BATAM – Pembahasan Rancangan Peraturan Daerah (Ranperda) tentang Penyelenggaraan Prasarana, Sarana, dan Utilitas Umum (PSU) Perumahan di DPRD Kota Batam mendapat perhatian serius dari warga.
Selain mendukung percepatan regulasi tersebut, warga menilai Perda PSU harus menjadi instrumen yang menjamin transparansi dan pengawasan terhadap pembangunan perumahan oleh pihak pengembang.
Salah satu masukan datang dari Daeng Harianto, Ketua Pejuang Masjid Central Hills. Ia menilai ranperda yang tengah dibahas DPRD Batam ini merupakan momentum untuk memperbaiki persoalan klasik terkait pengelolaan PSU mulai dari penyerahan aset, perubahan site plan, hingga pemanfaatan fasum dan fasos.
“Kami mengapresiasi langkah DPRD Batam. Namun regulasi ini harus memberi kepastian bagi warga, terutama soal transparansi developer saat membangun perumahan,” ujar Daeng, Kamis (27/11/2025).
Menurut Daeng, masalah utama yang kerap muncul adalah ketidakjelasan waktu penyerahan PSU dari pengembang kepada pemerintah. Ia mencontohkan ketentuan dalam Perwako Batam Nomor 184 Tahun 2023 yang mengatur penyerahan PSU satu tahun setelah masa pemeliharaan selesai.
Kondisi seperti ini, lanjutnya, berpotensi menimbulkan perselisihan antara warga dan pengembang, terutama terkait pemanfaatan fasum dan fasos.
“Jika penyerahan menunggu pembangunan selesai 100 persen, siapa yang bisa menjamin kapan selesai? Kalau tidak selesai, maka tidak ada penyerahan ke pemerintah,” ucapnya.
Daeng juga menyoroti lemahnya pengawasan terhadap pelaksanaan pembangunan PSU. Ia menduga proses serah terima selama ini cenderung bersifat administratif tanpa pengecekan fisik yang memadai.
“Apa ada pengukuran lapangan? Apa ada pengawasan berkala? Jangan-jangan hanya serah terima formalitas, main cap saja,” tegasnya.
Ia merujuk pada kondisi di lingkungan perumahannya sendiri, yang menurutnya mengalami perubahan site plan tanpa melibatkan warga. Mulai dari penyempitan ROW jalan, penghilangan bundaran, hingga pergeseran lokasi lahan komersial ke area fasilitas umum.

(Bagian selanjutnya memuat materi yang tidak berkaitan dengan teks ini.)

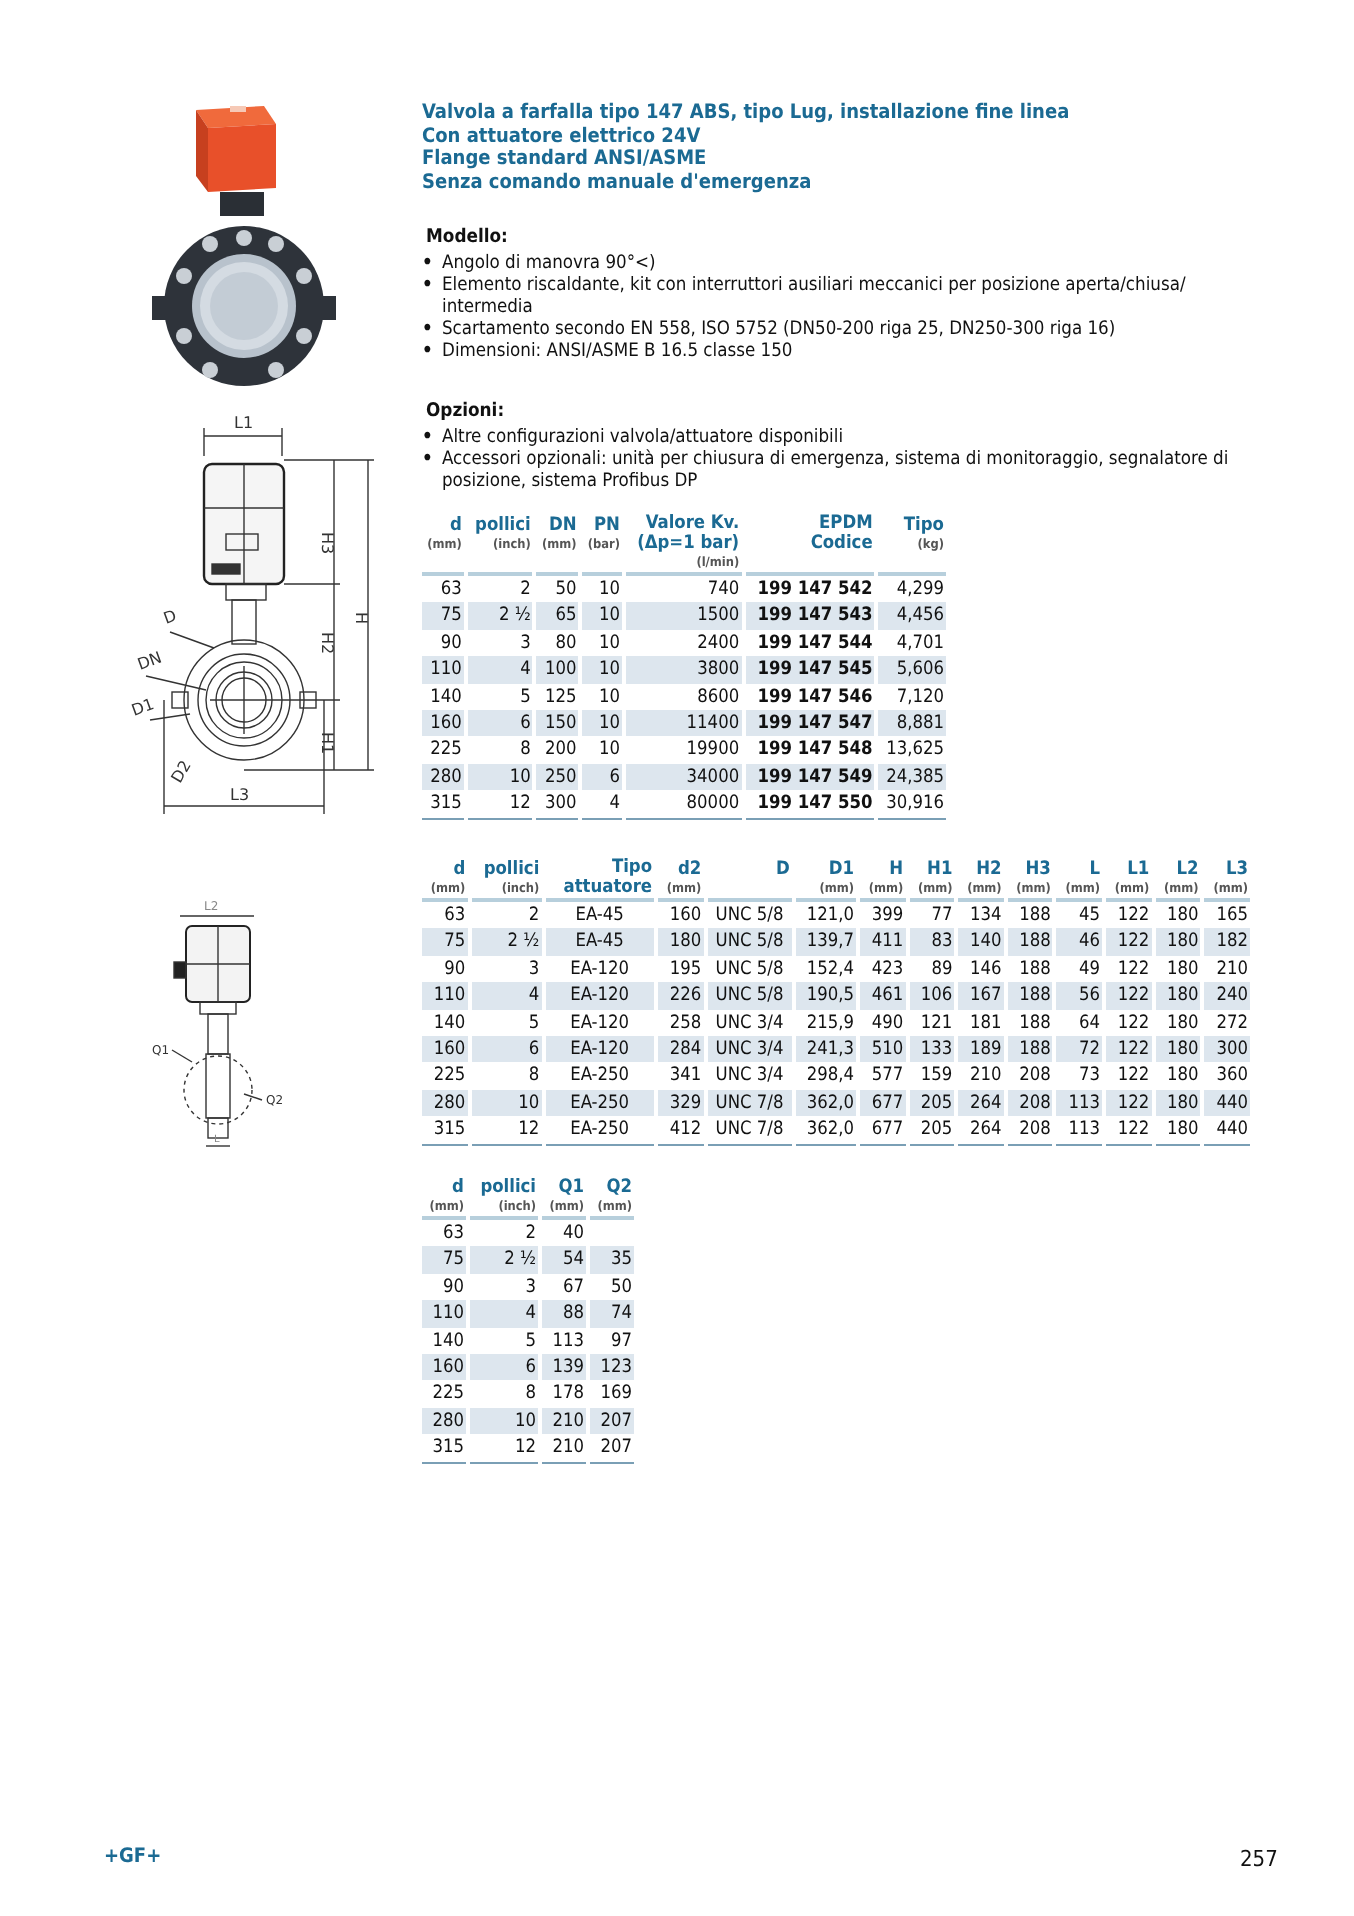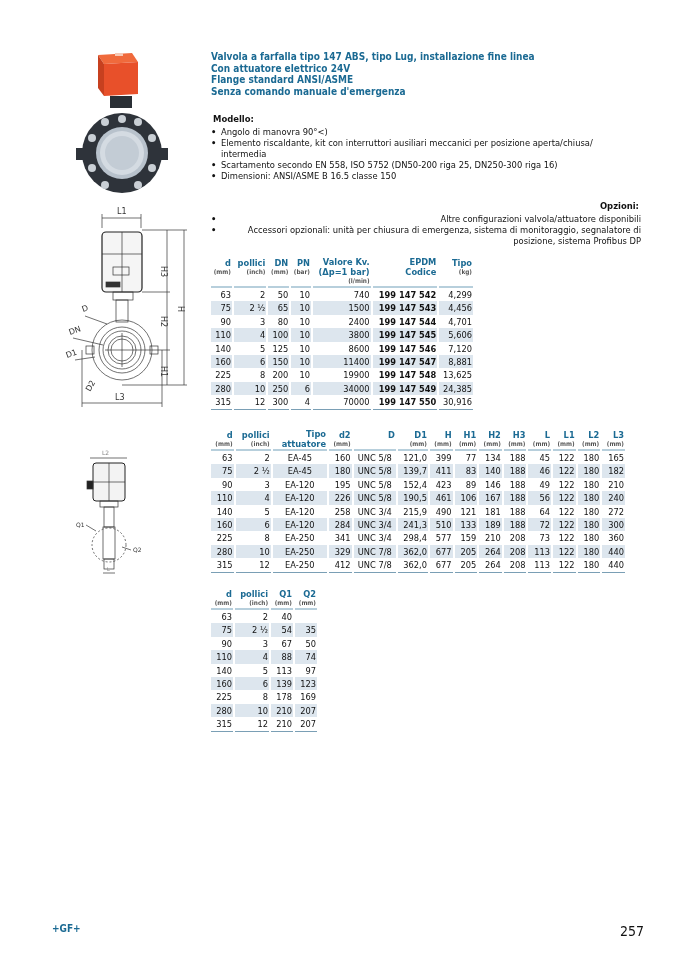--- a/index.html
+++ b/index.html
@@ -18,21 +18,21 @@
   table.spec th { font-weight:bold; color:#1b6a93; text-align:right; padding:0 1px; vertical-align:bottom; line-height:10px; white-space:nowrap; }
   table.spec th .unit { display:block; font-weight:bold; font-size:6.4px; color:#555; line-height:9px; }
   table.spec td { text-align:right; padding:0 1px; height:13.4px; line-height:13.4px; white-space:nowrap; }
   table.spec tr.head-sep td { height:0; border-top:2px solid #b7cfdc; padding:0; line-height:0; }
   table.spec tr.shade td { background:#dde6ee; }
   table.spec tr.last td { border-bottom:1.5px solid #7a9fb5; }
   table.spec td.left { text-align:center; }
   table.spec td.bold { font-weight:bold; }
 
   .footer-logo { left:52px; top:923px; font-weight:bold; font-size:10px; color:#1b6a93; letter-spacing:0px; }
-  .page-num { left:620px; top:923px; font-size:14px; color:#111; }
+  .page-num { left:620px; top:923px; font-size:11px; color:#111; }
   svg text { font-family:"DejaVu Sans", sans-serif; }
 </style>
 </head>
 <body>
 
 <svg class="abs" style="left:60px;top:50px" width="110" height="150" viewBox="0 0 110 150">
   <g>
     <polygon points="38,5 72,3 78,12 44,14" fill="#f06a3c"></polygon>
     <polygon points="44,14 78,12 78,44 44,46" fill="#e8502a"></polygon>
     <polygon points="38,5 44,14 44,46 38,38" fill="#c7401f"></polygon>
@@ -132,21 +132,21 @@
 <div class="abs section" style="top:111px;width:425px;">
   <h4>Modello:</h4>
   <ul>
     <li>Angolo di manovra 90°&lt;)</li>
     <li>Elemento riscaldante, kit con interruttori ausiliari meccanici per posizione aperta/chiusa/ intermedia</li>
     <li>Scartamento secondo EN 558, ISO 5752 (DN50-200 riga 25, DN250-300 riga 16)</li>
     <li>Dimensioni: ANSI/ASME B 16.5 classe 150</li>
   </ul>
 </div>
 
-<div class="abs section" style="top:198px;width:430px;text-align:right;">
+<div class="abs section" style="top:198px;width:430px;">
   <h4>Opzioni:</h4>
   <ul>
     <li>Altre configurazioni valvola/attuatore disponibili</li>
     <li>Accessori opzionali: unità per chiusura di emergenza, sistema di monitoraggio, segnalatore di posizione, sistema Profibus DP</li>
   </ul>
 </div>
 
 <table class="spec" id="t1" style="left:209px;top:257px;width:266px;">
   <thead>
     <tr>
@@ -239,21 +239,21 @@
         <td>6</td>
         <td>34000</td>
         <td class="bold">199 147 549</td>
         <td>24,385</td>
       </tr>
       <tr class="last">
         <td>315</td>
         <td>12</td>
         <td>300</td>
         <td>4</td>
-        <td>70000</td>
+        <td>80000</td>
         <td class="bold">199 147 550</td>
         <td>30,916</td>
       </tr>
     </tbody>
 </table>
 
 <table class="spec" id="t2" style="left:209px;top:429px;width:418px;">
   <thead>
     <tr id="t2head">
         <th><span>d</span><span class="unit">(mm)</span></th>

Daeng mengusulkan sistem penyerahan PSU dilakukan secara bertahap, sesuai skala kepentingannya bagi warga. Misalnya, fasum dan fasos yang menjadi kebutuhan dasar warga diserahkan lebih awal saat pembangunan masih 10 persen, sementara infrastruktur seperti jalan dan drainase dapat diserahkan ketika progres mencapai 70—100 persen.
“Warga butuh kepastian. Jangan sampai developer berdalih menunggu selesai semua pembangunan, sementara warga sudah membutuhkan fasum untuk kegiatan sosial, termasuk rumah ibadah. Minimal yang PSU yang efektif 6% itu bisa diserahkan ke Pemerintah lebih dulu. Agar bisa di gunakan warga. Jangan menunggu satu tahun setelah masa pemeliharaan,” ujarnya.
Daeng menuturkan pengalamannya dalam memperjuangkan lahan masjid di kawasan tempat tinggalnya. Hingga kini, persoalan tersebut belum terselesaikan karena lahan yang semula dijanjikan masuk dalam area PSU belum diserahkan sepenuhnya kepada pemerintah.
“Ini kebutuhan penting bagi warga. Jika penyerahan PSU lebih jelas, pemerintah bisa lebih tegas terhadap developer,” katanya.
Melihat berbagai persoalan tersebut, Daeng menilai Perda PSU yang sedang disusun DPRD Batam harus mengedepankan aspek pengawasan, verifikasi fisik, dan transparansi dokumen. Dengan begitu, serah terima PSU tidak hanya menjadi formalitas administratif, tetapi benar-benar mencerminkan kondisi fisik di lapangan.
“Kami berharap Perda ini menjadi payung hukum yang kuat agar konflik antara warga dan developer tidak berulang. Perda, Perwako dan yang ada di Fatwa Planologi harus sejalan. Jangan pula tidak singkron. Ditempat kami, di fatwa Planologi dari BP itu ada kata lahan Masjid, Sekolah Dasar (SD) hingga SMA. Tapi di lapangan itu tidak ada lahannya,” pungkasnya.